Material provided:
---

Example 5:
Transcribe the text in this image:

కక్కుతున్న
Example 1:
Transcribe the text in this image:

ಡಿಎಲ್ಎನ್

Exercise goal: Please output the records shown above, with every character intact.

Exercise solution:
---

Example 5:
Transcribe the text in this image:

కక్కుతున్న
Example 1:
Transcribe the text in this image:

ಡಿಎಲ್ಎನ್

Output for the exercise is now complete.